First, the existing system is unsustainable. In many cases we are generating more waste, not less, and recycling rates are generally flat or increasing too slowly. Despite some innovative and effective efforts to reduce waste and increase recycling in some locations, in general, the U.S. is still moving a very significant amount of material to landfills. According to the EPA’s Municipal Solid Waste Generation, Recycling, and Disposal in the United States: Facts and Figures for 2008, despite improvements in the national recycling rate, we still move 54 percent of our discarded materials to landfills.
Second, the current waste stream not only contains problematic materials, but also contains valuable commodities. While there are materials in the waste stream that may cause harm to humans and the environment if not handled properly, there are also many materials that may be put to productive uses. The EPA’s 2008 Facts and Figures data also indicates about 64 percent of discarded material may be reusable or recyclable. This includes rubber, leather, textiles, plastics, metals, glass and paper, although it may not be currently possible or economical to reuse or recycle some materials, and some materials may be too contaminated by organic matter like unwashed food containers or greasy pizza boxes. Additionally, about 32 percent of MSW is organic material (not including soiled paper products) which can be the input for energy generating facilities.
Third, streamlined and revised regulations and policies are necessary to allow and create market activity. Innovative, entrepreneurial people have long sought ways to reuse materials that others throw away. These materials can become cheap inputs to processes that add a lot of value and end up creating savings for waste management and revenue from new products. However, using waste can be problematic and difficult because of the rules associated with the reuse of materials that have entered the waste stream. New and revised rules that recognize the potential value of common material streams and allow for safe reuse are necessary to fully stimulate new material markets.

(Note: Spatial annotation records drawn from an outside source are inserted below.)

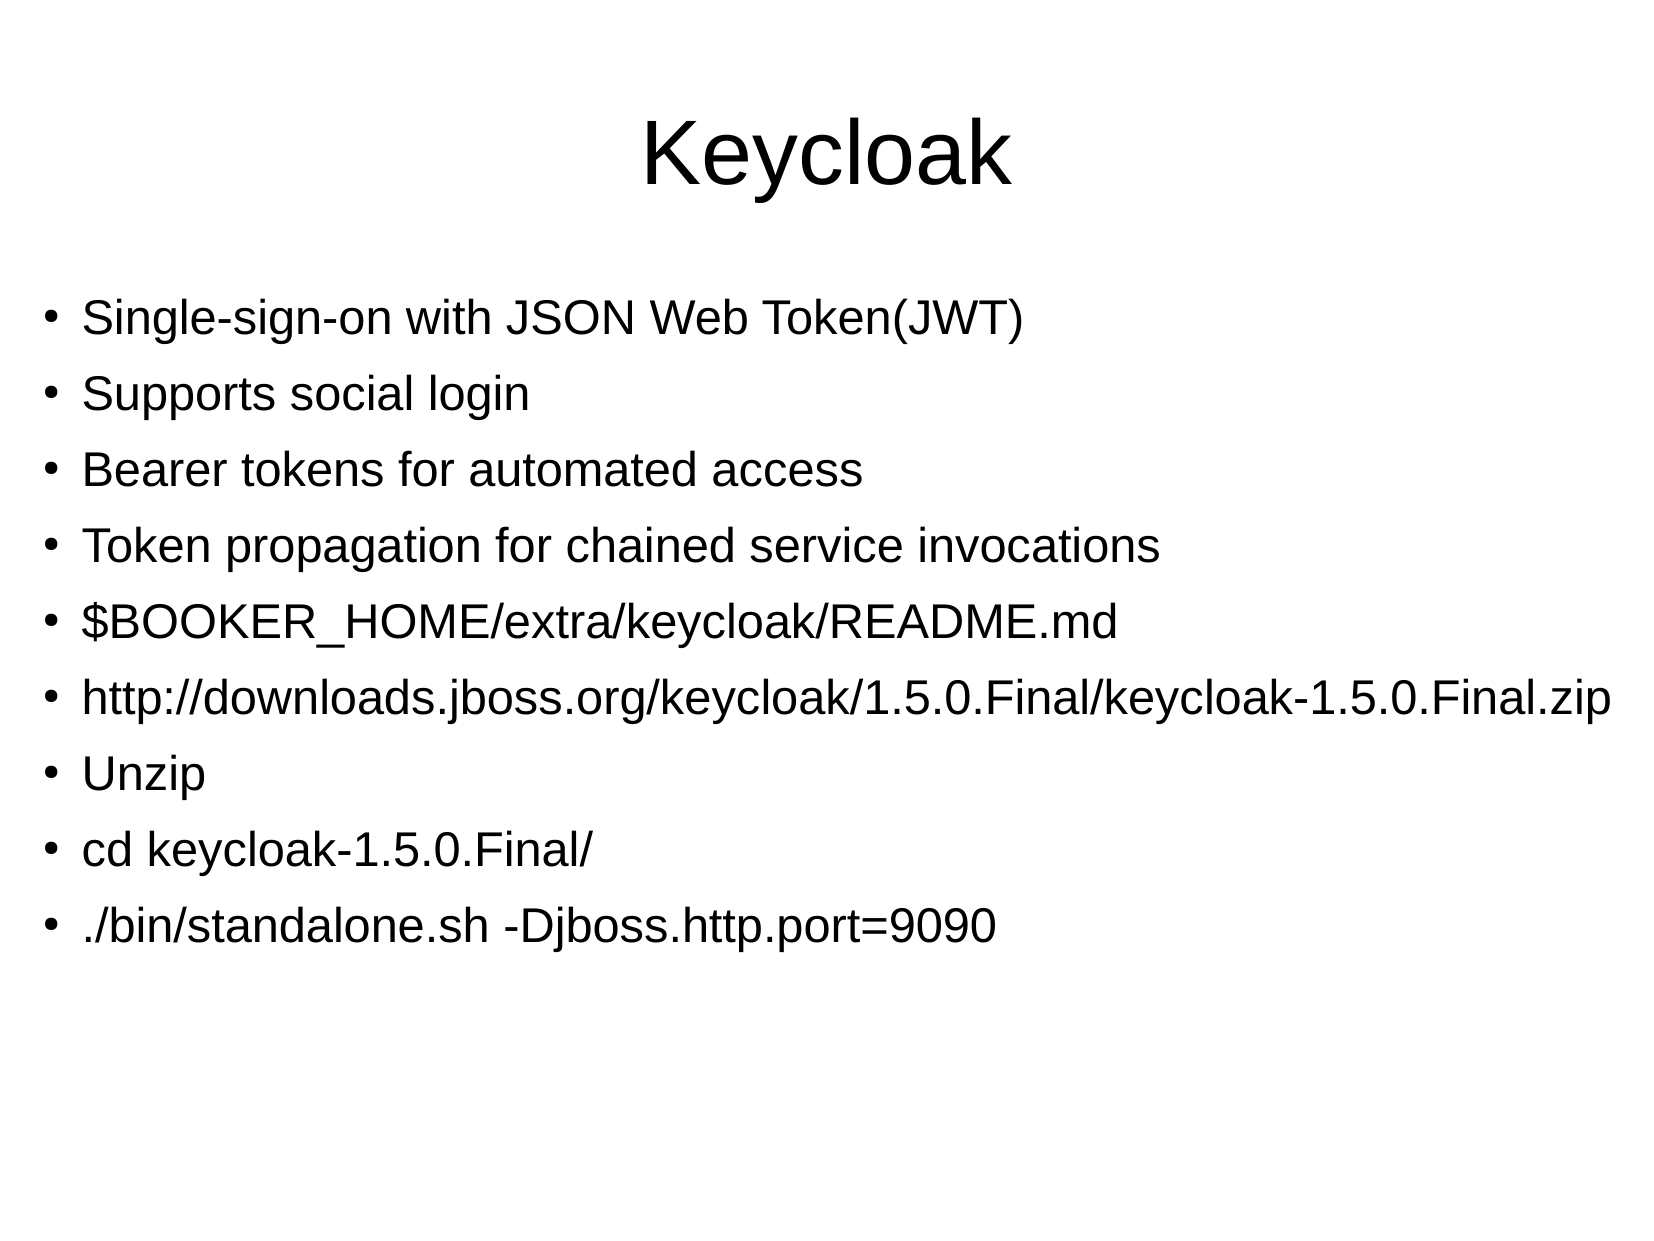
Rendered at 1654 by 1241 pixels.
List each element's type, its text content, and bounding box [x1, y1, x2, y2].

list Single-sign-on with JSON Web Token(JWT) Supports social login Bearer tokens for automated access Token propagation for chained service invocations $BOOKER_HOME/extra/keycloak/README.md http://downloads.jboss.org/keycloak/1.5.0.Final/keycloak-1.5.0.Final.zip Unzip cd keycloak-1.5.0.Final/ ./bin/standalone.sh -Djboss.http.port=9090 [30, 290, 1621, 1010]
title Keycloak [82, 49, 1571, 257]
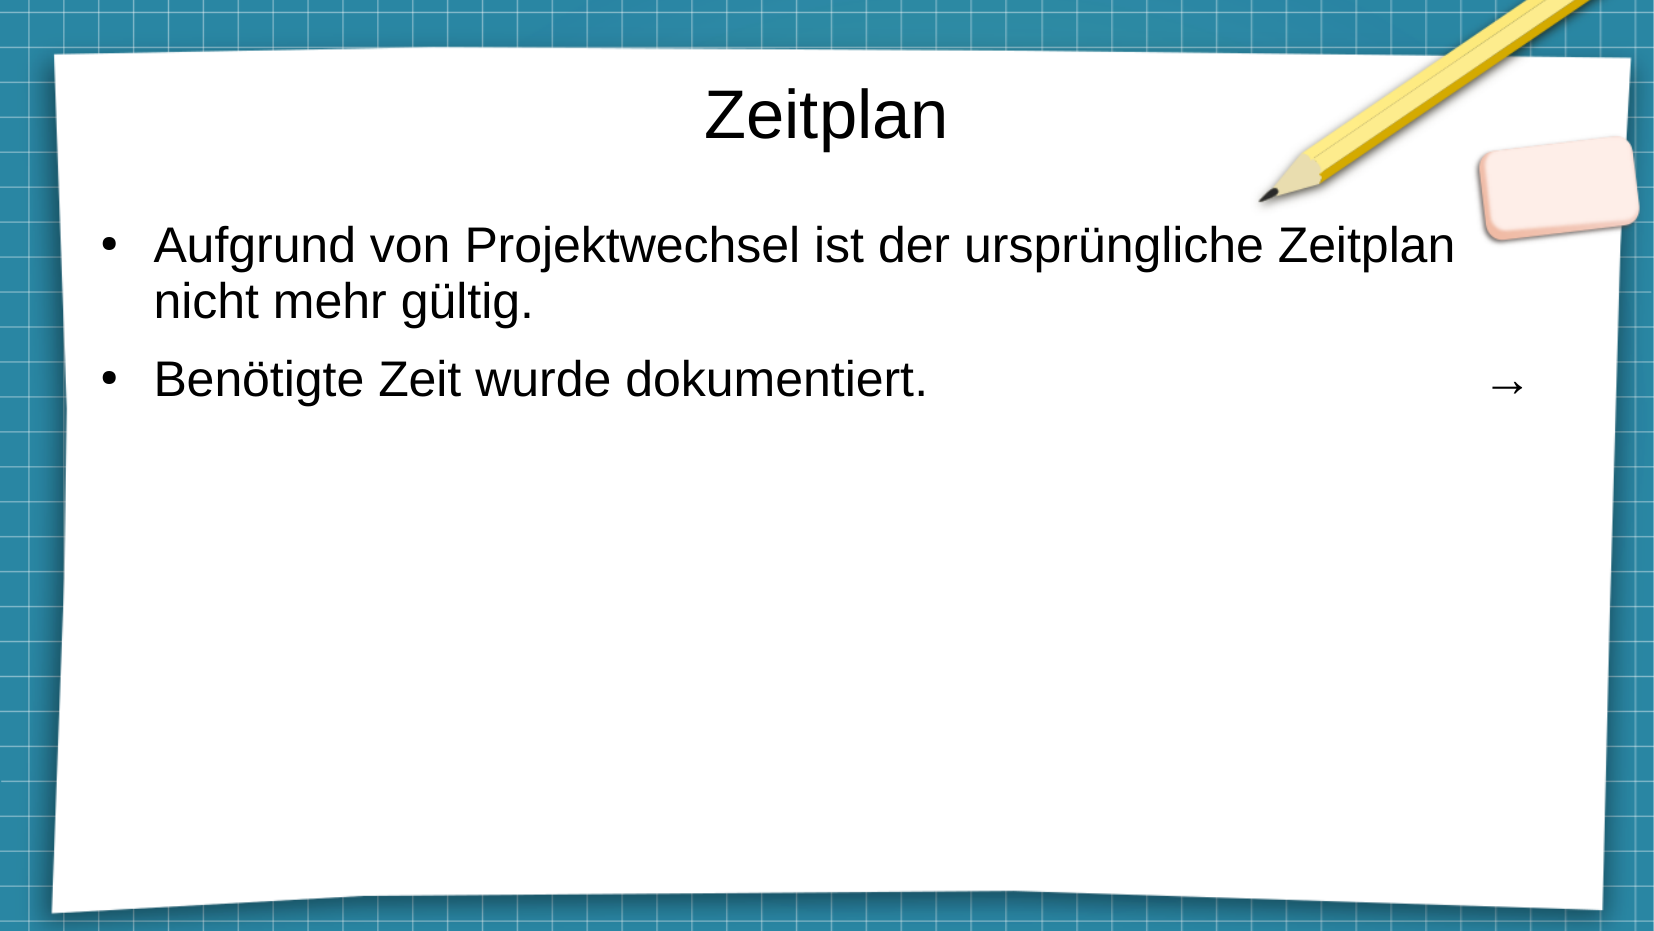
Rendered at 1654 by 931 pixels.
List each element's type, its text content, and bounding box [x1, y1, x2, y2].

title Zeitplan [82, 37, 1571, 193]
list Aufgrund von Projektwechsel ist der ursprüngliche Zeitplan nicht mehr gültig. Benötigte Zeit wurde dokumentiert. → [82, 217, 1571, 758]
picture [0, 0, 1654, 931]
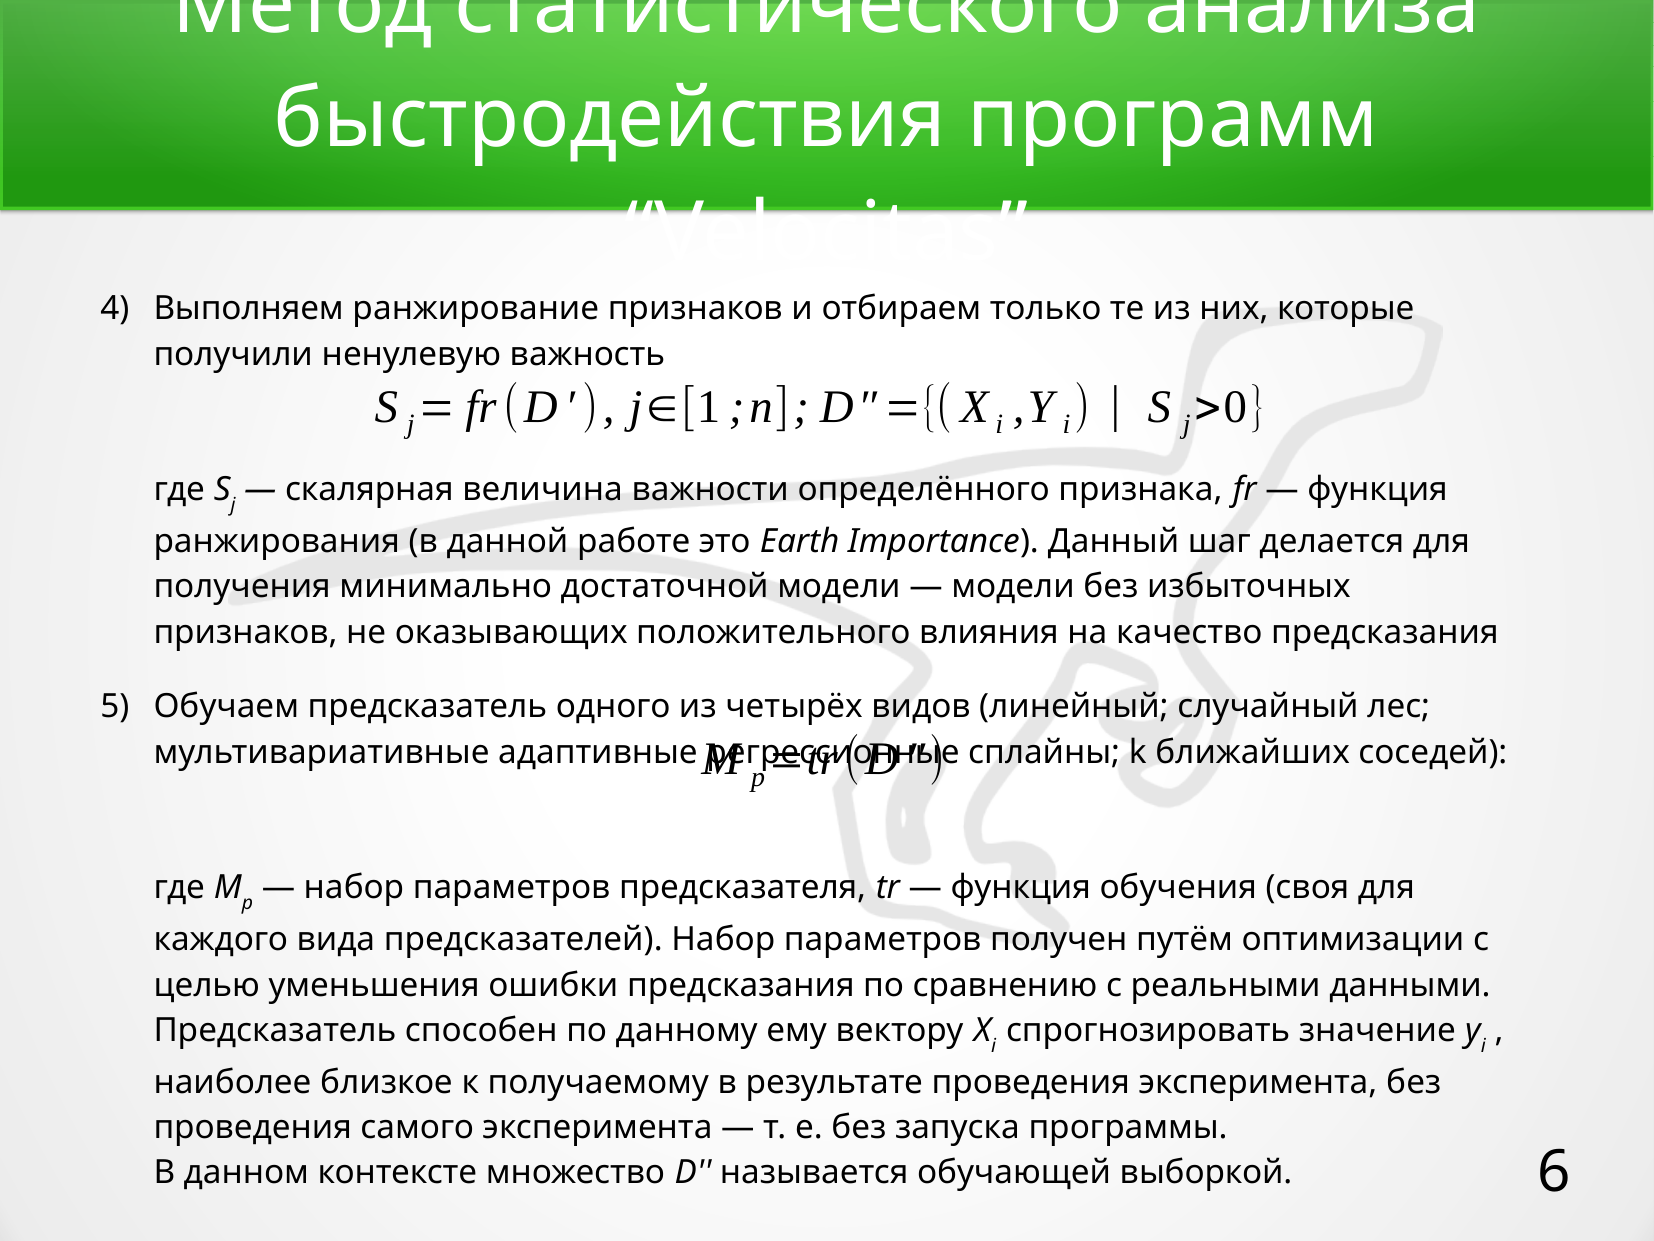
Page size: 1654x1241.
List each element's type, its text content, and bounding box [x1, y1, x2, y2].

list Выполняем ранжирование признаков и отбираем только те из них, которые получили ненулевую важность где Sj — скалярная величина важности определённого признака, fr — функция ранжирования (в данной работе это Earth Importance). Данный шаг делается для получения минимально достаточной модели — модели без избыточных признаков, не оказывающих положительного влияния на качество предсказания Обучаем предсказатель одного из четырёх видов (линейный; случайный лес; мультивариативные адаптивные регрессионные сплайны; k ближайших соседей): где Mp — набор параметров предсказателя, tr — функция обучения (своя для каждого вида предсказателей). Набор параметров получен путём оптимизации с целью уменьшения ошибки предсказания по сравнению с реальными данными. Предсказатель способен по данному ему вектору Xi спрогнозировать значение yi , наиболее близкое к получаемому в результате проведения эксперимента, без проведения самого эксперимента — т. е. без запуска программы. В данном контексте множество D'' называется обучающей выборкой. [82, 284, 1538, 1210]
chart [360, 381, 1280, 442]
title Метод статистического анализа быстродействия программ “Velocitas” [82, 13, 1571, 215]
chart [686, 733, 957, 794]
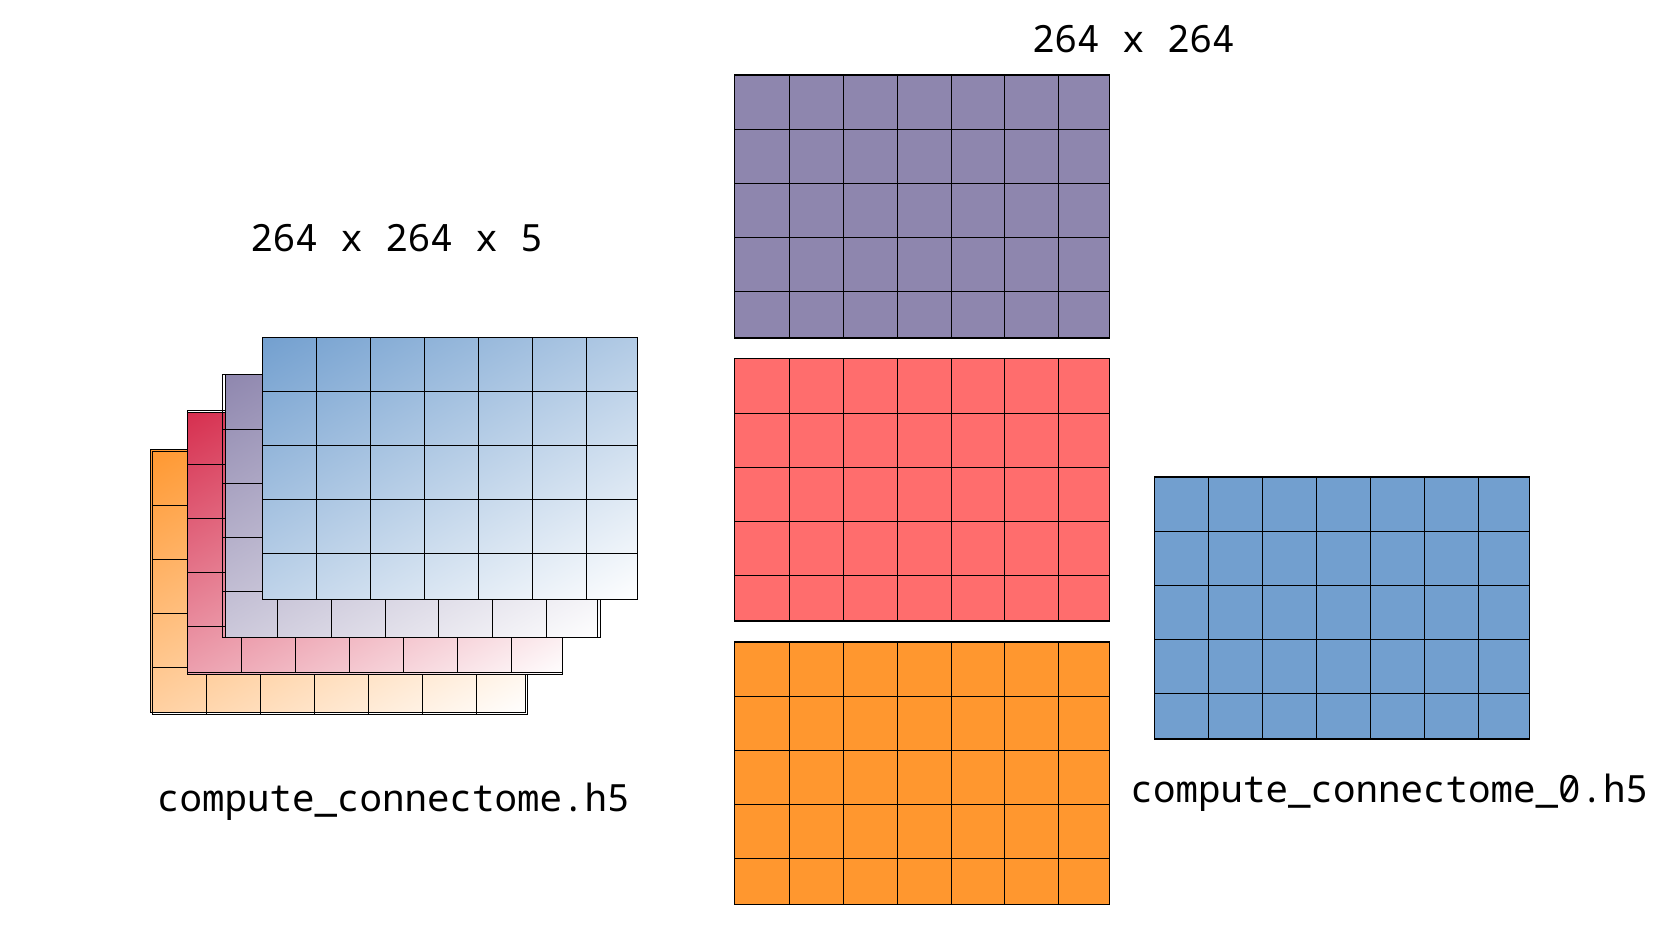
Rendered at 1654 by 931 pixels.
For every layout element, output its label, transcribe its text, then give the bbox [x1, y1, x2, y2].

Lastly, recovering energy from waste can be productive and clean, but Energy-from-Waste (EfW) processes that use mixed MSW (plastics and organics) should not be eligible for renewable energy incentives. These incentives are designed to promote and maximize energy generation and do not consider waste reduction or materials management goals. More importantly, broadly speaking, mixed waste is not a renewable resource since it can contain inorganic material such as petroleum-derived plastics.